There used to be problems translating the word Tagessätze. It seemed poor grammar to call it daily rates. I now write daily units. This is because the term was used when the system was briefly introduced in the UK. The problem arises if you write in the papers the exact sum the rich person has to pay, rather than the number of units or the percentage of income used. I suppose that the average newspaper reader is not aware how much richer some people are than others.

This is all so long ago that I’ve forgotten the details. In fact I note that in 2021 and presumably 2022 too, the most egregious speeding fines were related to income. Speeding fines 2021.

Forensic linguistics in German criminal procedure

The latest edition of Language and Law/Linguagem e Direito is a special issue arising from a one day symposium looking at the way expert evidence is handled in different jurisdictions.

It contains an article by Sabine Ehrhardt of the Bundeskriminalamt looking at how forensic linguistic evidence and experts are handled in the German criminal court system. Forensic Linguistics in German law enforcement.

The main emphasis is on a case where forensic linguistics evidence was required to analyse text messages sent to the victim’s mother before and after the victim’s disappearance, answering the question: no body has been found, but did her husband kill her and fake the circumstances of her disappearance? The case was based on circumstantial evidence, of which the text messages were only part.

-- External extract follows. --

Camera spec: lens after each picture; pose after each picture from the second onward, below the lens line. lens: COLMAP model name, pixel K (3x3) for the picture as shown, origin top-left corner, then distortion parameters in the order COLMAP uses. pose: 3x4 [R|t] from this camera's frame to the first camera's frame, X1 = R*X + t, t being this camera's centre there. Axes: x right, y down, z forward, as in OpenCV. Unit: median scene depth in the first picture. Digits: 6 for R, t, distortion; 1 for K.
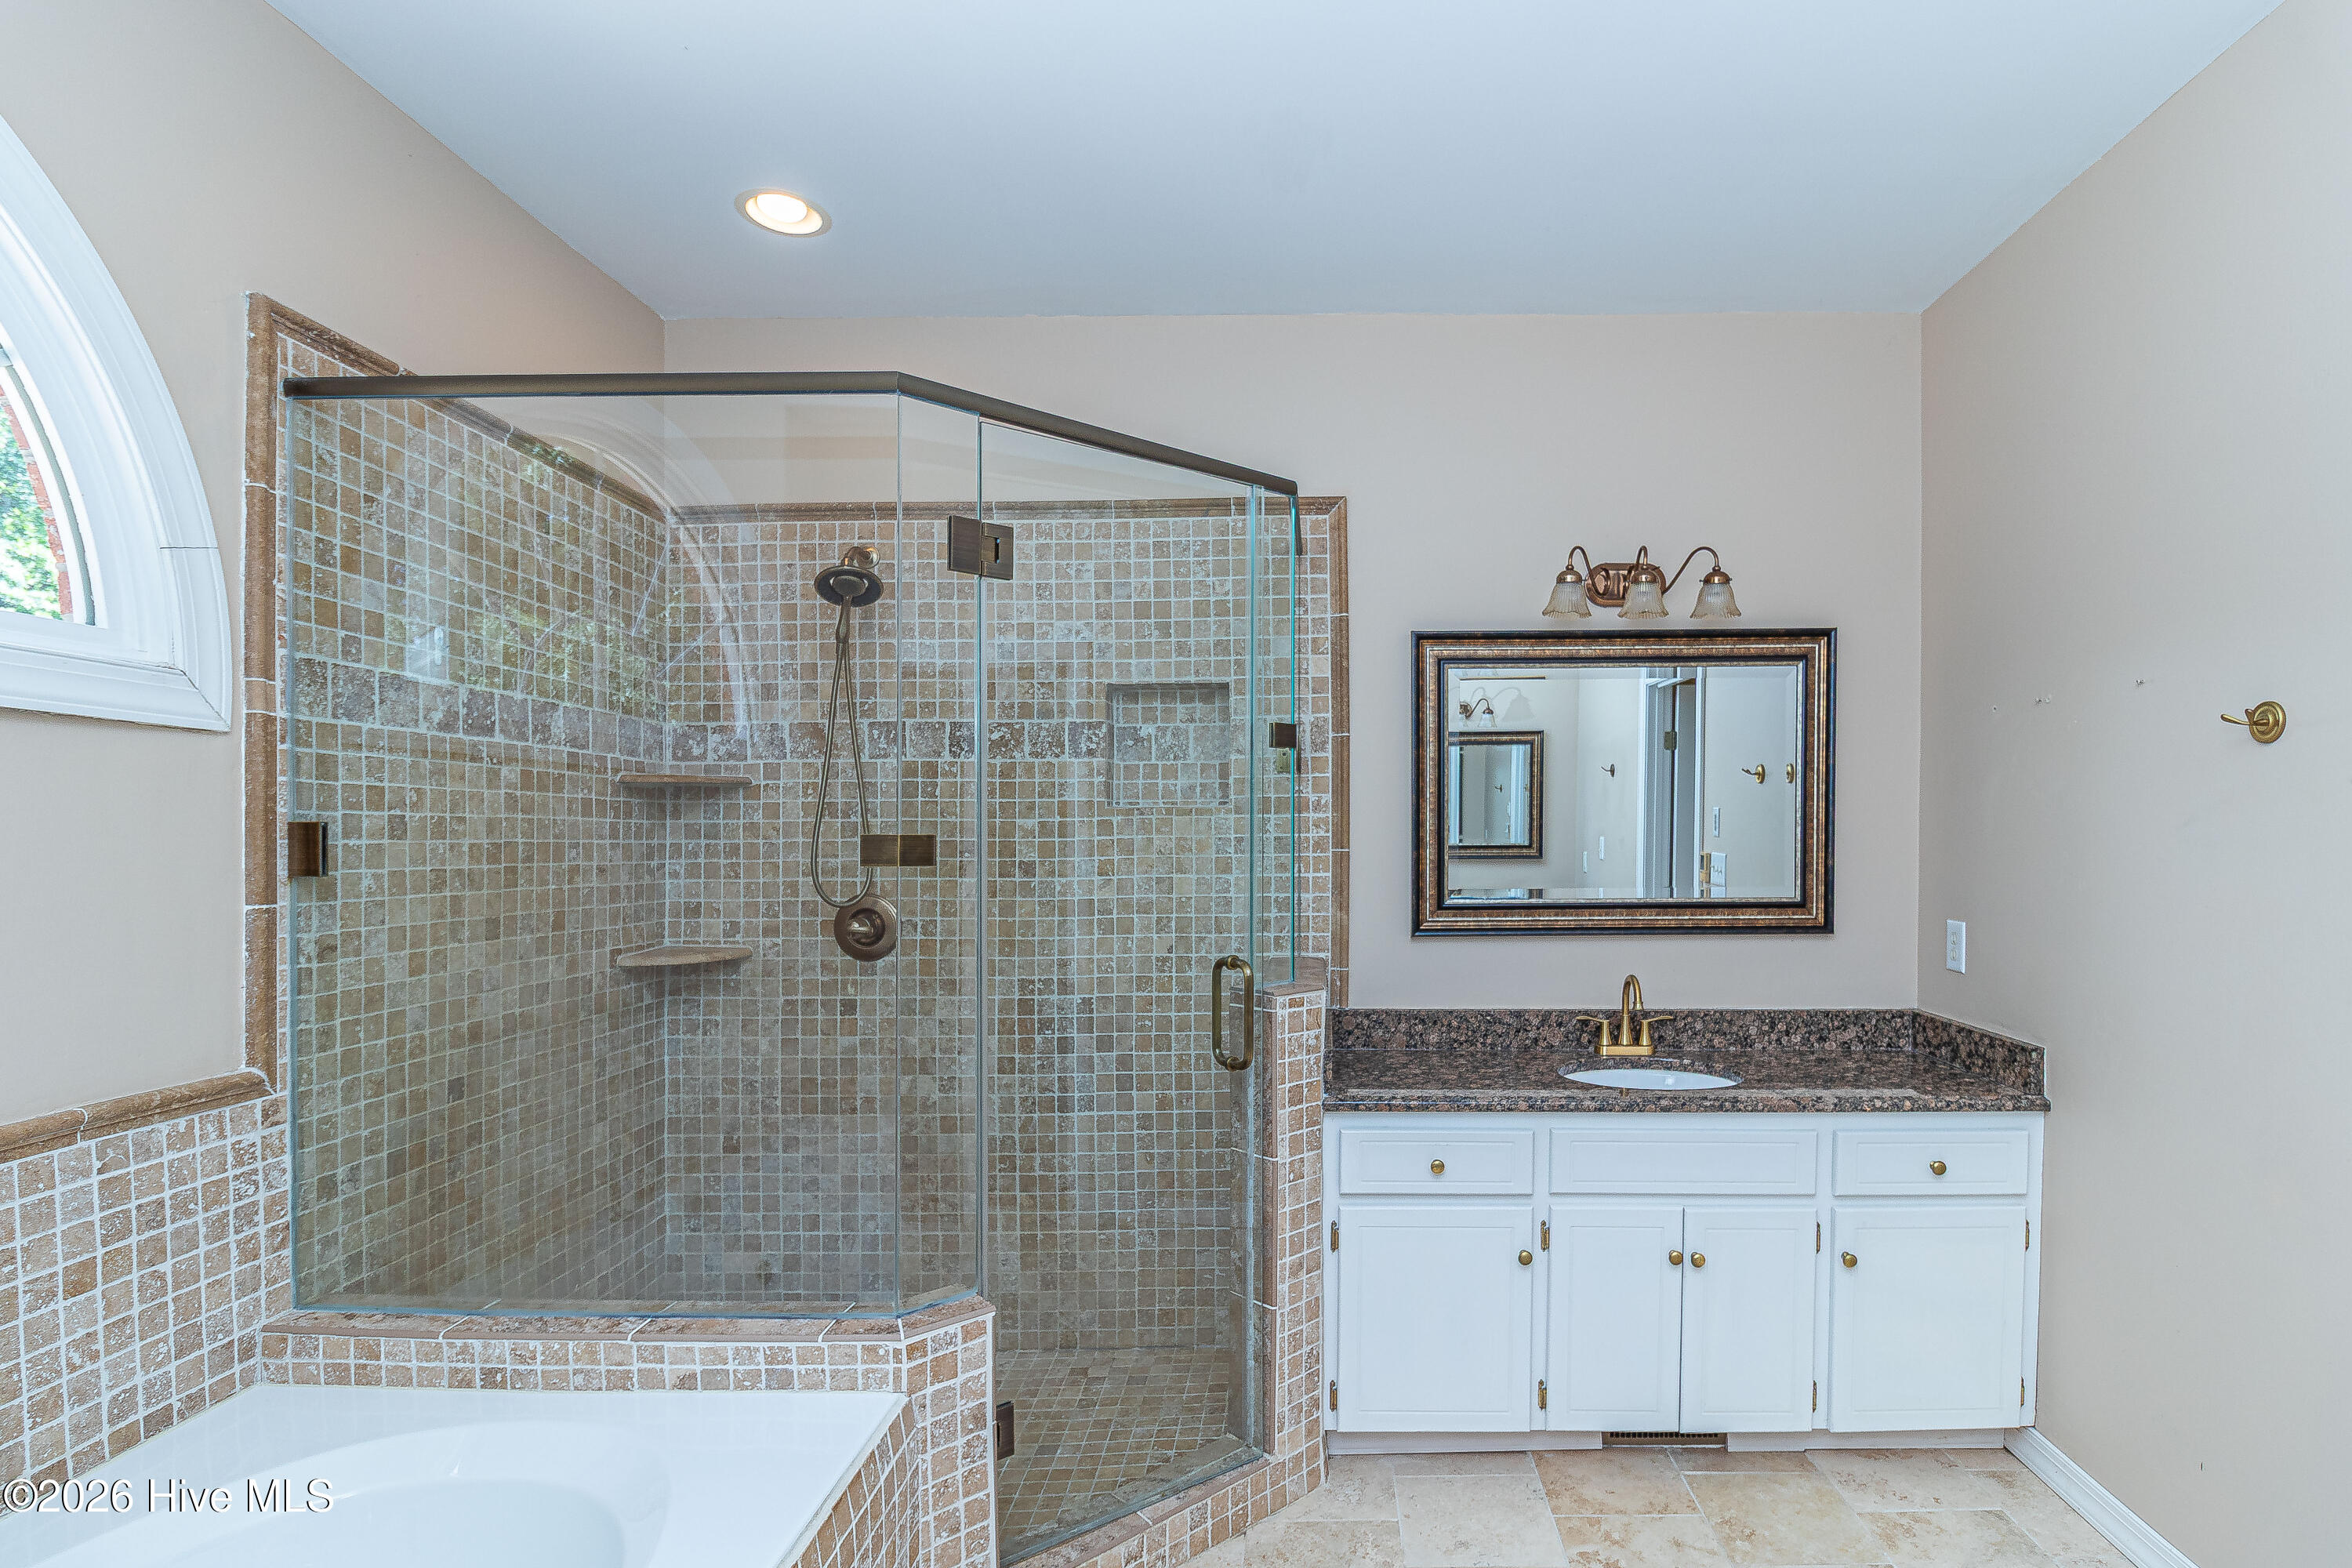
lens RADIAL K [[1100.0, 0, 1300.3], [0, 1100.0, 822.8], [0, 0, 1]] dist [-0.000570, -0.007424]
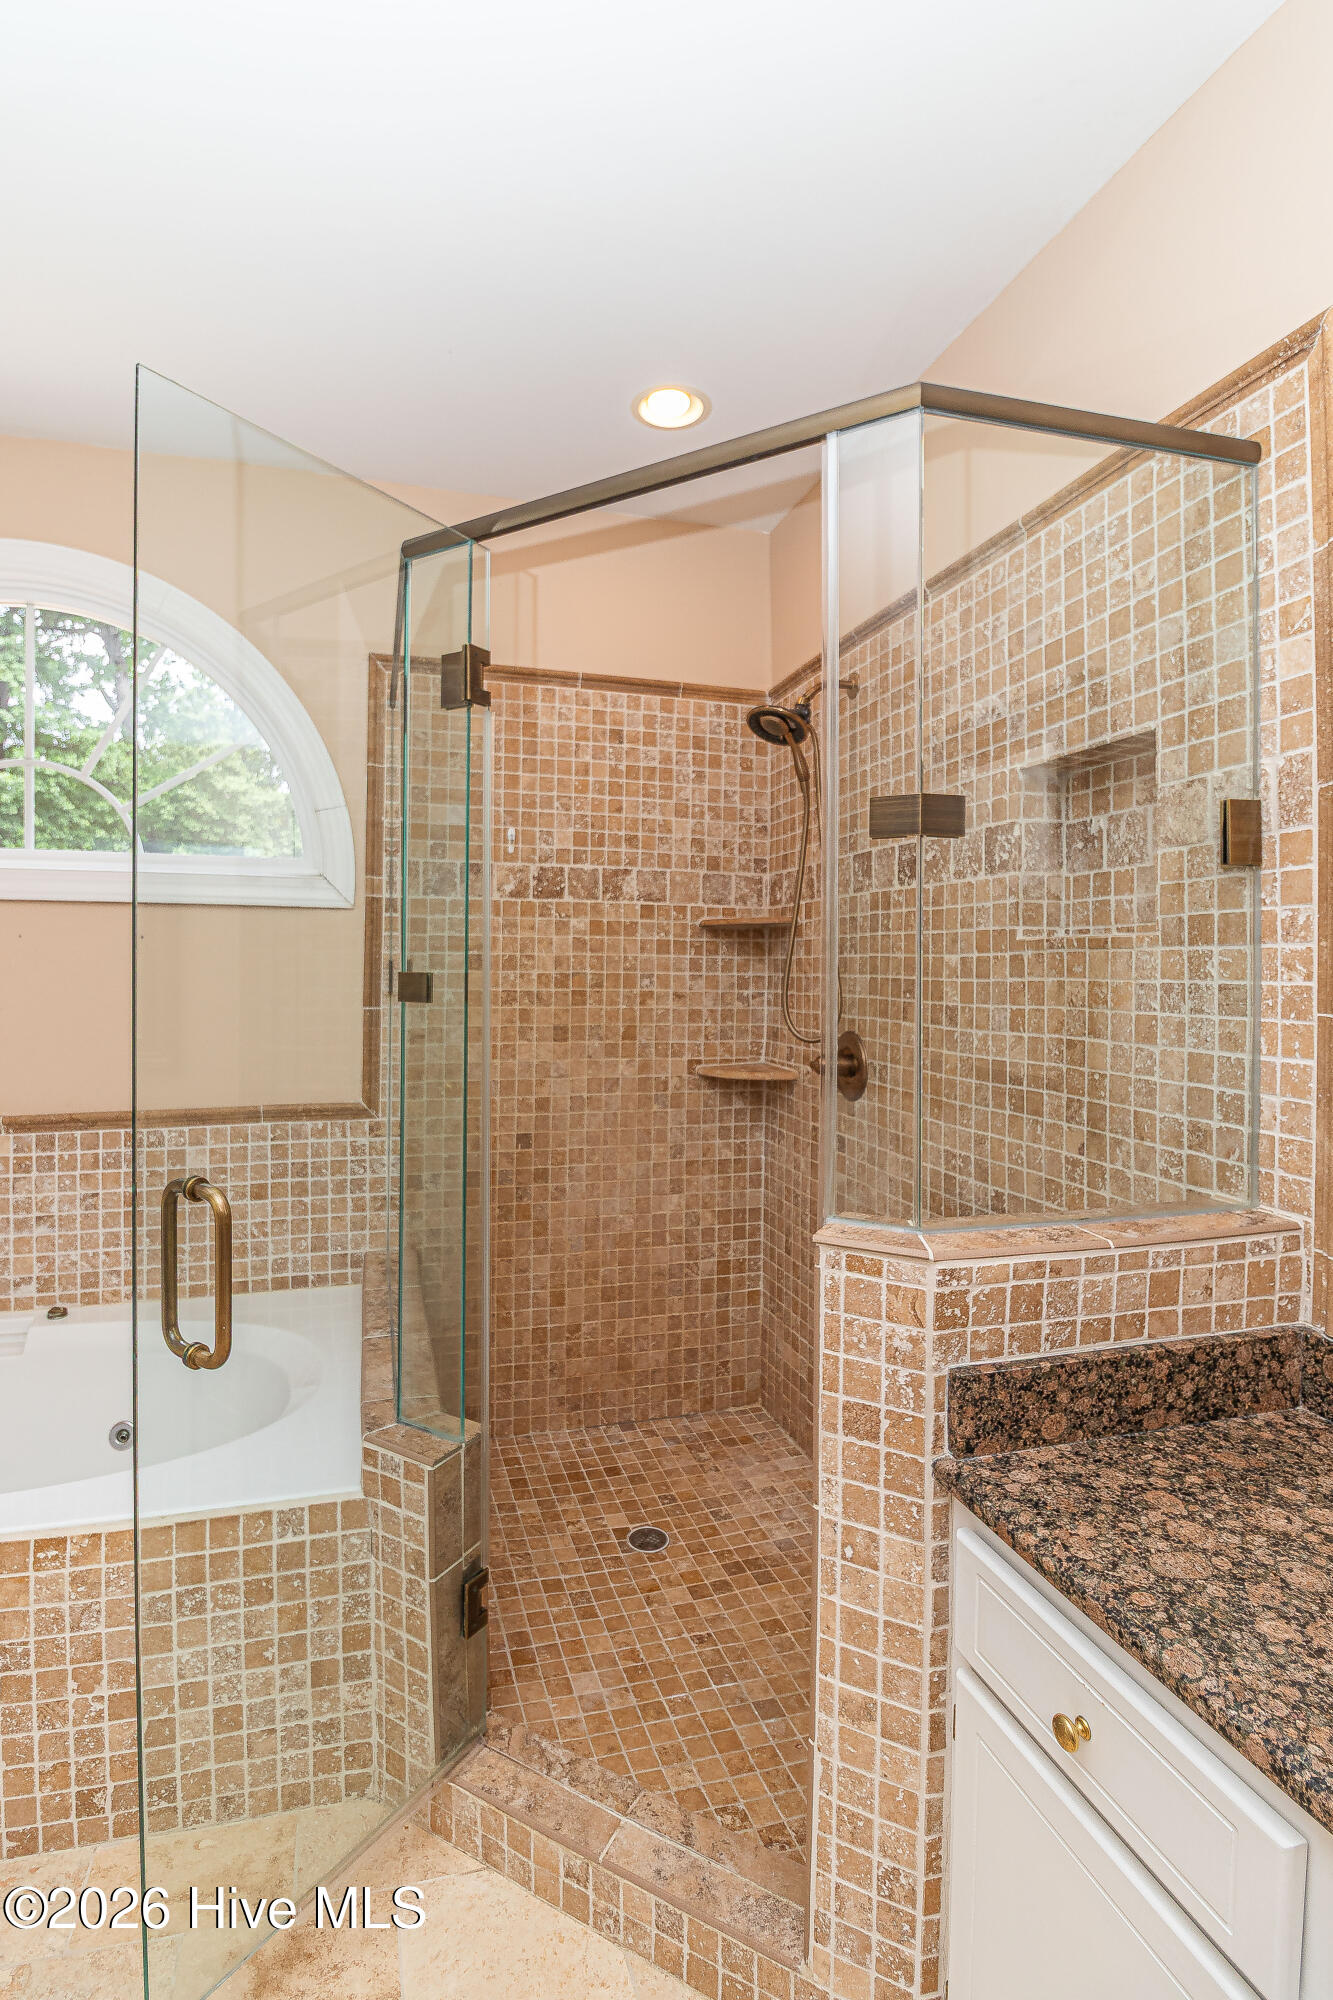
lens RADIAL K [[935.4, 0, 639.0], [0, 935.4, 952.6], [0, 0, 1]] dist [-0.000570, -0.007424]
pose [[0.292576, -0.003987, -0.956234, 0.444231], [0.002353, 0.999991, -0.003449, -0.003774], [0.956239, -0.001241, 0.292583, 0.738137]]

It was striking but perhaps not surprising that in the 200-page summary of the judgment, the judge seems to have completely misunderstood some of the expert’s arguments. The article queries whether German lawyers receive enough training in forensic linguistics.

Incidentally, the English of the article was good, but I really dislike the translation of Nebenklägerin – taken straight from Dietl – as joint plaintiff. My suggestion is private co-prosecutor. This refers to the role of the victim’s mother. I know the German “Kläger(in)” is closer to plaintiff than prosecutor, but it seems odd in a criminal court. – Romain has additional private prosecutor, which is better, although it seems to suggest that there are multiple private prosecutors, unless you put commas in.

iDivorce

It’s only a few months before divorce law in England and Wales becomes more sensible. But currently, if you want a fairly quick divorce, the easiest way is to prove that your spouse’s behaviour is ‘unreasonable’, that is, not reasonably acceptable to you.

In times of iSmash, iBroken and so on, it’s not surprising that there is a firm called iDivorce. A judge has recently rapped them over the knuckles for having 28 clients with virtually identical wording with regard to the respondents’ behaviour.

Judge spots clowntown divorce factory using identical wording in 28 petitions (RollOnFriday):

IDivorces’ efficient but unlawful approach had resulted in declarations that were untrue, said The judge. “If I needed to give an example, it would be to say that it would be incredible if all twenty eight respondents ignored the twenty eight petitioners and declined to communicate with them on about two days per week”, he said.